Gerrit scanned the black sea, the black sky, and the black breakwater dividing them. Where was Bernardus? At least if Gerrit couldn’t see him, the guards in St. Aubin’s Fort on the island in the bay might not see him either.

“He’s wearing black,” Charlie said in a low voice. “Soot on his face.”

And Gerrit wasn’t. Regardless, the breakwater still stood, which meant he had time. Cutting a gap in the barbed wire large enough to accommodate a rowboat must have taken a long while.

Charlie pointed to an indentation in the sand below. “Stay in his footprints. He knows where the mines are.”

Bernardus had asked Gerrit to sneak out the map of land mines. For tracing, he’d said. For sabotage, he’d meant.

Gerrit wrestled down a groan and picked his way to the beach. Halfway down the breakwater, a still patch of black disturbed the sea—probably the rowboat.
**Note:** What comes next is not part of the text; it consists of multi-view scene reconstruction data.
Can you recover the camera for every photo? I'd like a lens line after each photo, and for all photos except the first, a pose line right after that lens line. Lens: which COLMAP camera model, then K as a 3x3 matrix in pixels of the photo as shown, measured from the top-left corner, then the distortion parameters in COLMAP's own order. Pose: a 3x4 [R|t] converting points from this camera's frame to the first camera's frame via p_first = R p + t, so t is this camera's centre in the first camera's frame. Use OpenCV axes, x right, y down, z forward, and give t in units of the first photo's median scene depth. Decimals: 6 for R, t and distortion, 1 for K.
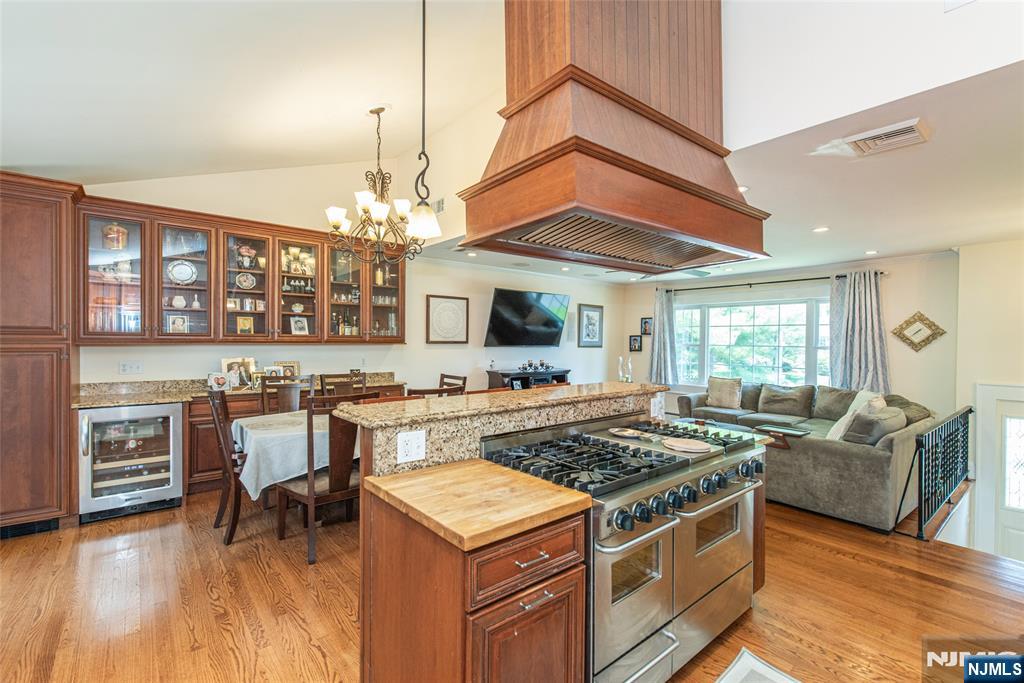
lens RADIAL K [[449.7, 0, 521.2], [0, 449.7, 342.6], [0, 0, 1]] dist [0.007876, -0.000598]
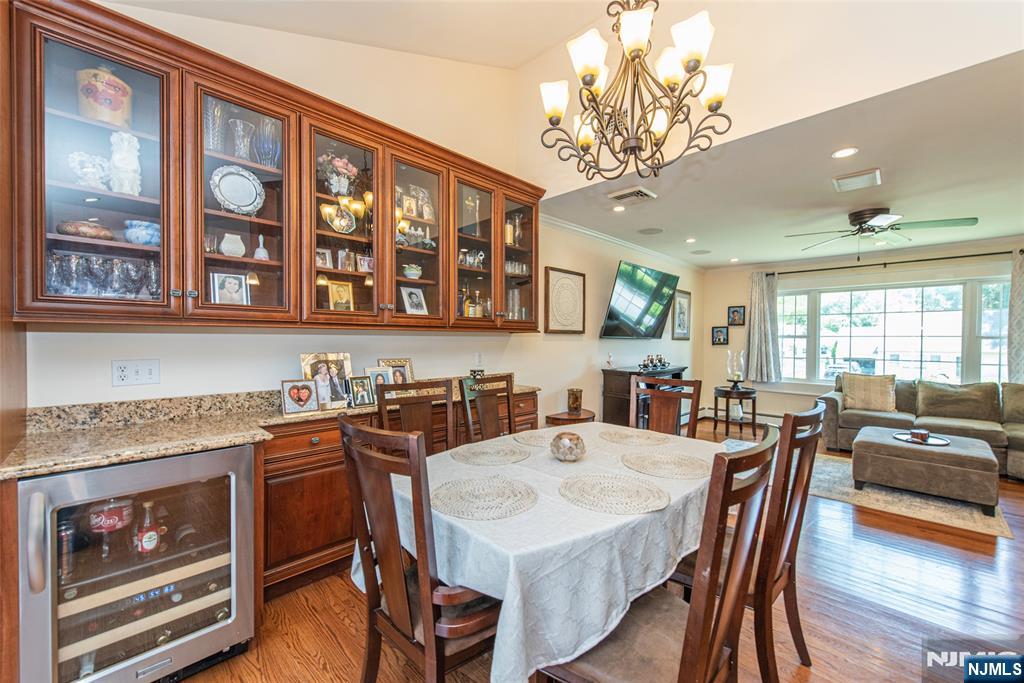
lens RADIAL K [[404.6, 0, 502.3], [0, 404.6, 340.5], [0, 0, 1]] dist [0.004101, -0.000048]
pose [[0.997520, -0.007148, 0.070025, -0.387752], [0.007449, 0.999964, -0.004033, 0.019217], [-0.069994, 0.004545, 0.997537, 0.412362]]
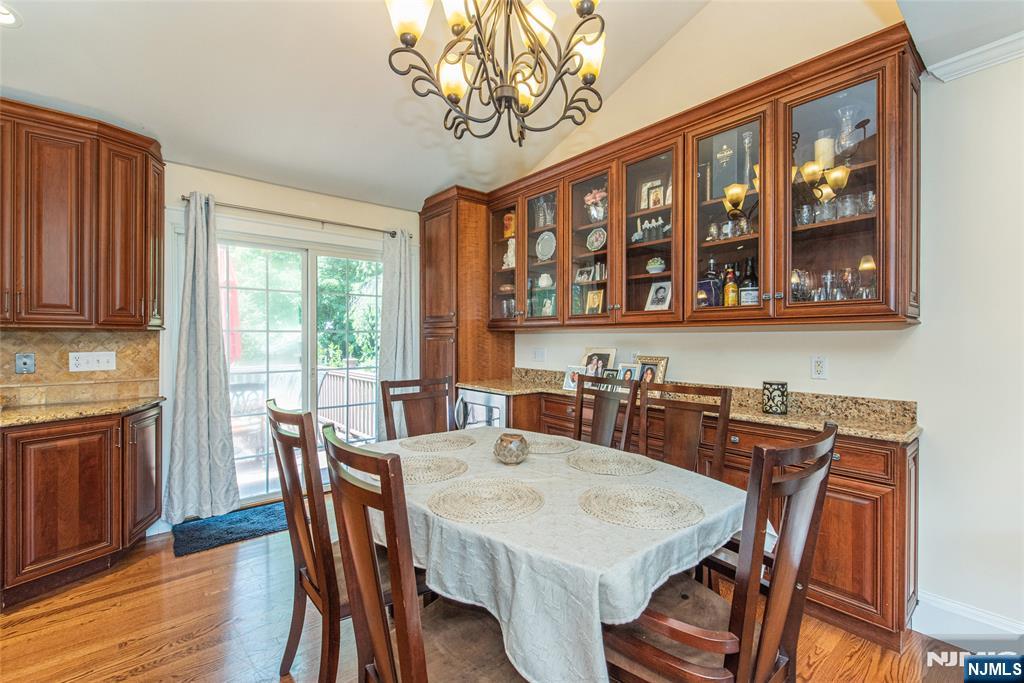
lens RADIAL K [[449.7, 0, 518.9], [0, 449.7, 339.6], [0, 0, 1]] dist [0.007876, -0.000598]
pose [[-0.005023, -0.004010, -0.999979, 0.086060], [-0.007844, 0.999961, -0.003970, 0.021571], [0.999957, 0.007824, -0.005054, 0.774874]]
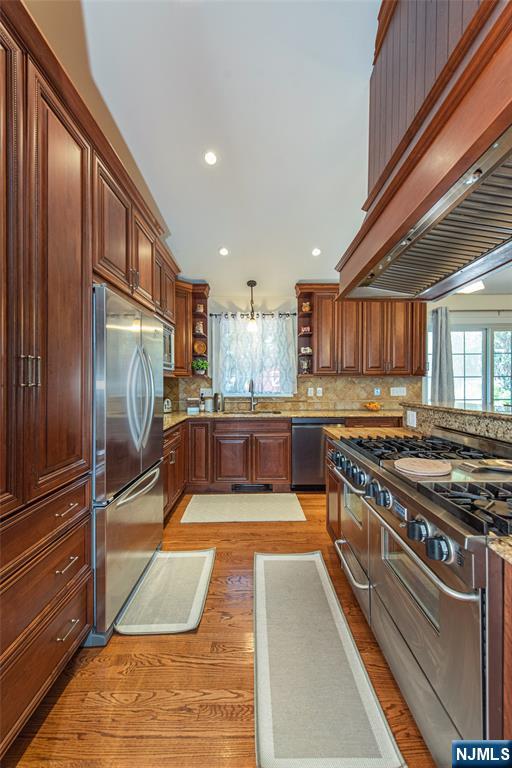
lens RADIAL K [[303.5, 0, 255.9], [0, 303.5, 386.8], [0, 0, 1]] dist [0.004101, -0.000048]
pose [[-0.654447, 0.011543, -0.756019, 0.410068], [-0.004221, 0.999812, 0.018919, 0.023241], [0.756096, 0.015572, -0.654276, 0.499749]]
A muffled boom. A scream. A plume of water, lit up from inside.

“Bernardus!” Charlie cried.

Gerrit scrambled back up the bank and clapped a hand over the boy’s mouth. He stretched his eyes wide, searching for his friend. What had happened? Was Bernardus hurt? Killed? How long until the Germans came?

Light flashed on in the fort—a searchlight.

Gerrit threw himself flat to the ground, yanking Charlie down beside him.